Coronavirus replication takes place in the host cell cytoplasm and triggers inflammatory gene expression by poorly characterized mechanisms. To obtain more insight into the signals and molecular events that coordinate global host responses in the nucleus of coronavirus-infected cells, first, transcriptome dynamics was studied in human coronavirus 229E (HCoV-229E)-infected A549 and HuH7 cells, respectively, revealing a core signature of upregulated genes in these cells. Compared to treatment with the prototypical inflammatory cytokine interleukin(IL)-1, HCoV-229E replication was found to attenuate the inducible activity of the transcription factor (TF) NF-κB and to restrict the nuclear concentration of NF-κB subunits by (i) an unusual mechanism involving partial degradation of IKKβ, NEMO and IκBα and (ii) upregulation of TNFAIP3 (A20), although constitutive IKK activity and basal TNFAIP3 expression levels were shown to be required for efficient virus replication. Second, we characterized actively transcribed genomic regions and enhancers in HCoV-229E-infected cells and systematically correlated the genome-wide gene expression changes with the recruitment of Ser5-phosphorylated RNA polymerase II and prototypical histone modifications (H3K9ac, H3K36ac, H4K5ac, H3K27ac, H3K4me1). The data revealed that, in HCoV-infected (but not IL-1-treated) cells, an extensive set of genes was activated without inducible p65 NF-κB being recruited. Furthermore, both HCoV-229E replication and IL-1 were shown to upregulate a small set of genes encoding immunomodulatory factors that bind p65 at promoters and require IKKβ activity and p65 for expression. Also, HCoV-229E and IL-1 activated a common set of 440 p65-bound enhancers that differed from another 992 HCoV-229E-specific enhancer regions by distinct TF-binding motif combinations. Taken together, the study shows that cytoplasmic RNA viruses fine-tune NF-κB signaling at multiple levels and profoundly reprogram the host cellular chromatin landscape, thereby orchestrating the timely coordinated expression of genes involved in multiple signaling, immunoregulatory and metabolic processes.

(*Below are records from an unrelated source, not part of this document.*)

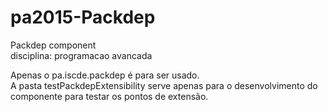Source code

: # pa2015-Packdep

Packdep component</br>
disciplina: programacao avancada</br>

Apenas o pa.iscde.packdep é para ser usado.</br>
A pasta testPackdepExtensibility serve apenas para o desenvolvimento do componente para testar os pontos de extensão.</br>

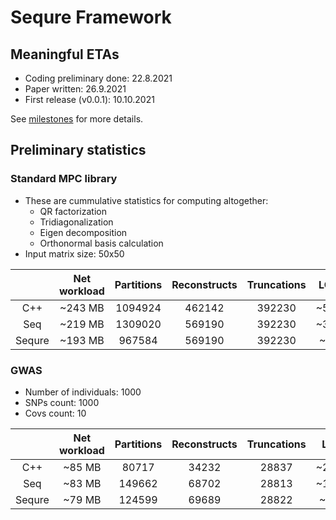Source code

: # Sequre Framework

## Meaningful ETAs
- Coding preliminary done: 22.8.2021
- Paper written: 26.9.2021
- First release (v0.0.1): 10.10.2021

See [milestones](https://github.com/0xTCG/sequre-dsl/milestones?direction=desc&sort=due_date&state=open) for more details.

## Preliminary statistics

### Standard MPC library

- These are cummulative statistics for computing altogether:
  - QR factorization
  - Tridiagonalization
  - Eigen decomposition
  - Orthonormal basis calculation
- Input matrix size: 50x50

|        | Net workload | Partitions | Reconstructs | Truncations |  LOC  | Runtime (s) |
|:------:|:------------:|:----------:|:------------:|:-----------:|:-----:|:-----------:|
|   C++  |    ~243 MB   |   1094924  |    462142    |    392230   |  ~500 |     ~62     |
|   Seq  |    ~219 MB   |   1309020  |    569190    |    392230   |  ~300 |     ~94     |
| Sequre |    ~193 MB   |   967584   |    569190    |    392230   |  ~80  |     ~88     |

### GWAS

- Number of individuals: 1000
- SNPs count: 1000
- Covs count: 10

|        | Net workload | Partitions | Reconstructs | Truncations |  LOC  | Runtime (s) |
|:------:|:------------:|:----------:|:------------:|:-----------:|:-----:|:-----------:|
|   C++  |    ~85 MB    |   80717    |     34232    |    28837    | ~2000 |     ~60     |
|   Seq  |    ~83 MB    |   149662   |     68702    |    28813    | ~1000 |     ~70     |
| Sequre |    ~79 MB    |   124599   |     69689    |    28822    |  ~250 |     ~80     |
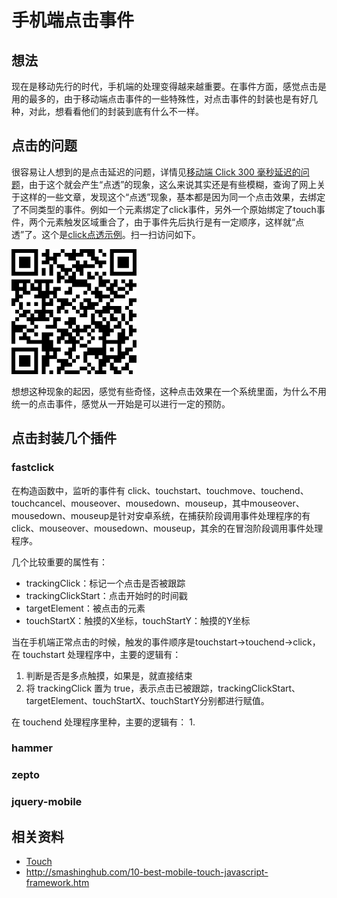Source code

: # 手机端点击事件
## 想法
现在是移动先行的时代，手机端的处理变得越来越重要。在事件方面，感觉点击是用的最多的，由于移动端点击事件的一些特殊性，对点击事件的封装也是有好几种，对此，想看看他们的封装到底有什么不一样。

## 点击的问题
很容易让人想到的是点击延迟的问题，详情见[移动端 Click 300 毫秒延迟的问题](https://github.com/XXHolic/html-css-point/issues/8)，由于这个就会产生“点透”的现象，这么来说其实还是有些模糊，查询了网上关于这样的一些文章，发现这个“点透”现象，基本都是因为同一个点击效果，去绑定了不同类型的事件。例如一个元素绑定了click事件，另外一个原始绑定了touch事件，两个元素触发区域重合了，由于事件先后执行是有一定顺序，这样就“点透”了。这个是[click点透示例](https://xxholic.github.io/lab/lab-js/18/click-penetrate.html)。扫一扫访问如下。

![qrcode-penetrate](./images/18/qrcode-penetrate.png)

想想这种现象的起因，感觉有些奇怪，这种点击效果在一个系统里面，为什么不用统一的点击事件，感觉从一开始是可以进行一定的预防。
## 点击封装几个插件
### fastclick
在构造函数中，监听的事件有 click、touchstart、touchmove、touchend、touchcancel、mouseover、mousedown、mouseup，其中mouseover、mousedown、mouseup是针对安卓系统，在捕获阶段调用事件处理程序的有click、mouseover、mousedown、mouseup，其余的在冒泡阶段调用事件处理程序。

几个比较重要的属性有：
- trackingClick：标记一个点击是否被跟踪
- trackingClickStart：点击开始时的时间戳
- targetElement：被点击的元素
- touchStartX：触摸的X坐标，touchStartY：触摸的Y坐标

当在手机端正常点击的时候，触发的事件顺序是touchstart->touchend->click，在 touchstart 处理程序中，主要的逻辑有：
1. 判断是否是多点触摸，如果是，就直接结束
2. 将 trackingClick 置为 true，表示点击已被跟踪，trackingClickStart、targetElement、touchStartX、touchStartY分别都进行赋值。

在 touchend 处理程序里种，主要的逻辑有：
1.
### hammer
### zepto
### jquery-mobile


## 相关资料
- [Touch](https://developer.mozilla.org/en-US/docs/Web/API/Touch)
- http://smashinghub.com/10-best-mobile-touch-javascript-framework.htm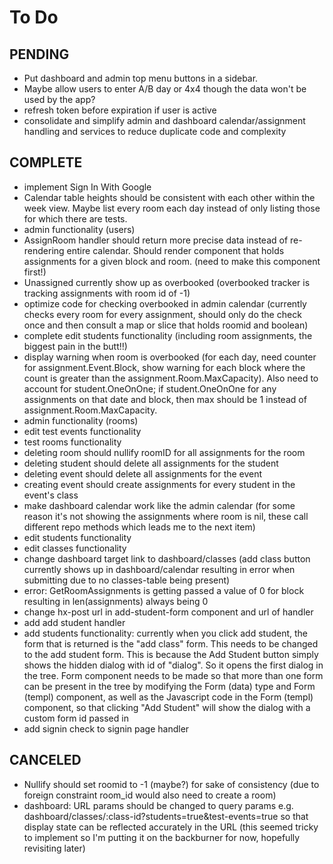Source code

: # To Do

## PENDING

- Put dashboard and admin top menu buttons in a sidebar.
- Maybe allow users to enter A/B day or 4x4 though the data won't be used by the app?
- refresh token before expiration if user is active
- consolidate and simplify admin and dashboard calendar/assignment handling and services to reduce duplicate code and complexity

## COMPLETE

- implement Sign In With Google
- Calendar table heights should be consistent with each other within the week view. Maybe list every room each day instead of only listing those for which there are tests.
- admin functionality (users)
- AssignRoom handler should return more precise data instead of re-rendering entire calendar. Should render component that holds assignments for a given block and room. (need to make this component first!)
- Unassigned currently show up as overbooked (overbooked tracker is tracking assignments with room id of -1)
- optimize code for checking overbooked in admin calendar (currently checks every room for every assignment, should only do the check once and then consult a map or slice that holds roomid and boolean)
- complete edit students functionality (including room assignments, the biggest pain in the butt!!)
- display warning when room is overbooked (for each day, need counter for assignment.Event.Block, show warning for each block where the count is greater than the assignment.Room.MaxCapacity). Also need to account for student.OneOnOne; if student.OneOnOne for any assignments on that date and block, then max should be 1 instead of assignment.Room.MaxCapacity.
- admin functionality (rooms)
- edit test events functionality
- test rooms functionality
- deleting room should nullify roomID for all assignments for the room
- deleting student should delete all assignments for the student
- deleting event should delete all assignments for the event
- creating event should create assignments for every student in the event's class
- make dashboard calendar work like the admin calendar (for some reason it's not showing the assignments where room is nil, these call different repo methods which leads me to the next item)
- edit students functionality
- edit classes functionality
- change dashboard target link to dashboard/classes (add class button currently shows up in dashboard/calendar resulting in error when submitting due to no classes-table being present)
- error: GetRoomAssignments is getting passed a value of 0 for block resulting in len(assignments) always being 0
- change hx-post url in add-student-form component and url of handler
- add add student handler
- add students functionality: currently when you click add student, the form that is returned is the "add class" form. This needs to be changed to the add student form. This is because the Add Student button simply shows the hidden dialog with id of "dialog". So it opens the first dialog in the tree. Form component needs to be made so that more than one form can be present in the tree by modifying the Form (data) type and Form (templ) component, as well as the Javascript code in the Form (templ) component, so that clicking "Add Student" will show the dialog with a custom form id passed in  
- add signin check to signin page handler

## CANCELED

- Nullify should set roomid to -1 (maybe?) for sake of consistency (due to foreign constraint room_id would also need to create a room)
- dashboard: URL params should be changed to query params e.g. dashboard/classes/:class-id?students=true&test-events=true so that display state can be reflected accurately in the URL (this seemed tricky to implement so I'm putting it on the backburner for now, hopefully revisiting later)
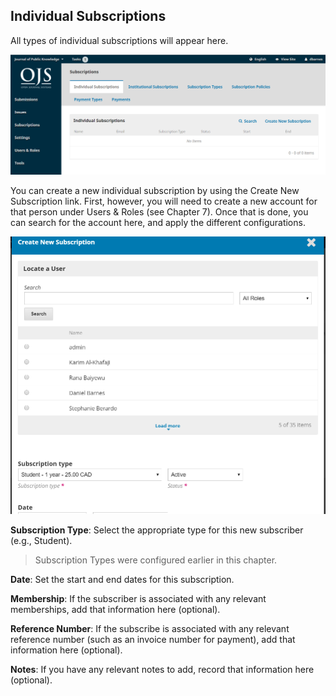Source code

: ## Individual Subscriptions

All types of individual subscriptions will appear here.

![](/assets/learning-ojs3.1-jm-subscriptions-indiv.PNG)

You can create a new individual subscription by using the Create New Subscription link. First, however, you will need to create a new account for that person under Users & Roles \(see Chapter 7\). Once that is done, you can search for the account here, and apply the different configurations.

![](/assets/learning-ojs3.1-jm-subscriptions-indiv-create.PNG)

**Subscription Type**: Select the appropriate type for this new subscriber \(e.g., Student\).

> Subscription Types were configured earlier in this chapter.

**Date**: Set the start and end dates for this subscription.

**Membership**: If the subscriber is associated with any relevant memberships, add that information here \(optional\).

**Reference Number**: If the subscribe is associated with any relevant reference number \(such as an invoice number for payment\), add that information here \(optional\).

**Notes**: If you have any relevant notes to add, record that information here \(optional\).





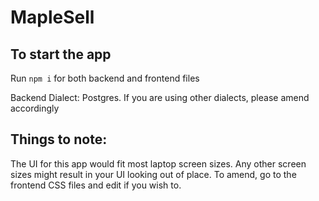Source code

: # MapleSell

## To start the app

Run `npm i` for both backend and frontend files

Backend Dialect: Postgres. If you are using other dialects, please amend accordingly

## Things to note:

The UI for this app would fit most laptop screen sizes. Any other screen sizes might result in your UI looking out of place.
To amend, go to the frontend CSS files and edit if you wish to.
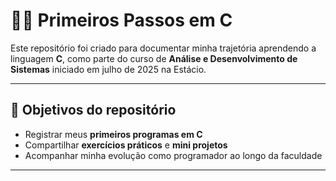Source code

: # 👨‍💻 Primeiros Passos em C

Este repositório foi criado para documentar minha trajetória aprendendo a linguagem **C**, como parte do curso de **Análise e Desenvolvimento de Sistemas** iniciado em julho de 2025 na Estácio.

---

## 🎯 Objetivos do repositório

- Registrar meus **primeiros programas em C**
- Compartilhar **exercícios práticos** e **mini projetos**
- Acompanhar minha evolução como programador ao longo da faculdade

---
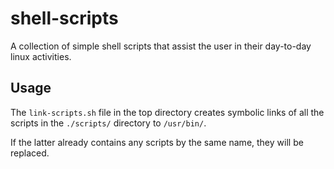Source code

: # shell-scripts
A collection of simple shell scripts that assist the user in their day-to-day linux activities.

## Usage

The `link-scripts.sh` file in the top directory creates symbolic links of all the scripts in the `./scripts/` directory to `/usr/bin/`.

If the latter already contains any scripts by the same name, they will be replaced.
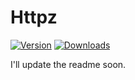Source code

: # Httpz

[![Version](https://img.shields.io/nuget/v/Httpz.svg?style=for-the-badge&logo=nuget&logoColor=white)](https://nuget.org/packages/Httpz)
[![Downloads](https://img.shields.io/nuget/dt/Httpz.svg?style=for-the-badge&logo=discord&logoColor=white)](https://nuget.org/packages/Httpz)

I'll update the readme soon.
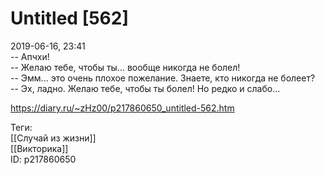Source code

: Untitled [562]
===============

   
 2019-06-16, 23:41   
  -- Апчхи!   
 -- Желаю тебе, чтобы ты... вообще никогда не болел!   
 -- Эмм... это очень плохое пожелание. Знаете, кто никогда не болеет?   
 -- Эх, ладно. Желаю тебе, чтобы ты болел! Но редко и слабо...   
    
 <https://diary.ru/~zHz00/p217860650_untitled-562.htm>   
   
 Теги:   
 [[Случай из жизни]]   
 [[Викторика]]   
 ID: p217860650
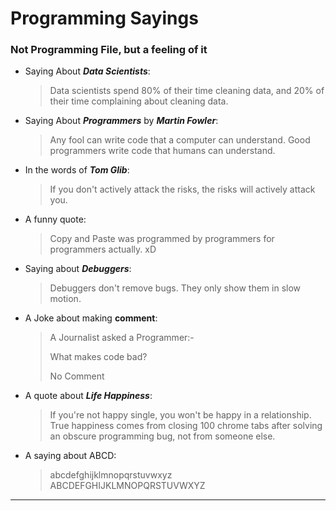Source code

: # Programming Sayings
### Not Programming File, but a feeling of it

- Saying About ***Data Scientists***:
  > Data scientists spend 80% of their time cleaning data, and 20% of their time complaining about cleaning data.

- Saying About ***Programmers*** by ***Martin Fowler***:
  > Any fool can write code that a computer can understand. Good programmers write code that humans can understand.
- In the words of ***Tom Glib***:
  > If you don't actively attack the risks, the risks will actively attack you.
- A funny quote:
  > Copy and Paste was programmed by programmers for programmers actually. xD
- Saying about ***Debuggers***:
  > Debuggers don't remove bugs. They only show them in slow motion.
- A Joke about making **comment**:
  > A Journalist asked a Programmer:- 
  > 
  > What makes code bad? 
  > 
  > No Comment
- A quote about ***Life Happiness***:
  > If you're not happy single, you won't be happy in a relationship. True happiness comes from closing 100 chrome 
    tabs after solving an obscure programming bug, not from someone else.
- A saying about ABCD:
  > abcdefghijklmnopqrstuvwxyz
  > ABCDEFGHIJKLMNOPQRSTUVWXYZ

---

冠状病毒在宿主细胞质中进行复制,并通过特征不明的机制触发炎症基因表达。为了更深入了解在冠状病毒感染细胞的细胞核中协调整体宿主反应的信号和分子事件,首先,分别在人冠状病毒229E(HCoV-229E)感染的A549和HuH7细胞中研究了转录组动态,揭示了这些细胞中上调基因的核心特征。与用典型炎症细胞因子白细胞介素(IL)-1处理相比,发现HCoV-229E复制减弱了转录因子(TF)NF-κB的诱导活性,并通过(i)一种涉及IKKβ、NEMO和IκBα部分降解的异常机制以及(ii)TNFAIP3(A20)的上调来限制NF-κB亚基的核浓度,尽管高效病毒复制需要组成型IKK活性和基础TNFAIP3表达水平。其次,我们对HCoV-229E感染细胞中的活跃转录基因组区域和增强子进行了表征,并系统地将全基因组基因表达变化与Ser5磷酸化的RNA聚合酶II和典型组蛋白修饰(H3K9ac、H3K36ac、H4K5ac、H3K27ac、H3K4me1)的募集相关联。数据显示,在HCoV感染(而非IL-1处理)的细胞中,大量基因被激活,而未募集到可诱导的p65 NF-κB。此外,HCoV-229E复制和IL-1均显示上调了一小部分编码免疫调节因子的基因,这些因子在启动子处结合p65,且表达需要IKKβ活性和p65。同样,HCoV-229E和IL-1激活了一组共440个与p65结合的增强子,这些增强子通过不同的TF结合基序组合与另外992个HCoV-229E特异性增强子区域不同。综上所述,该研究表明细胞质RNA病毒在多个水平上微调NF-κB信号,并深刻地重新编程宿主细胞染色质景观,从而协调参与多种信号、免疫调节和代谢过程的基因的及时协调表达。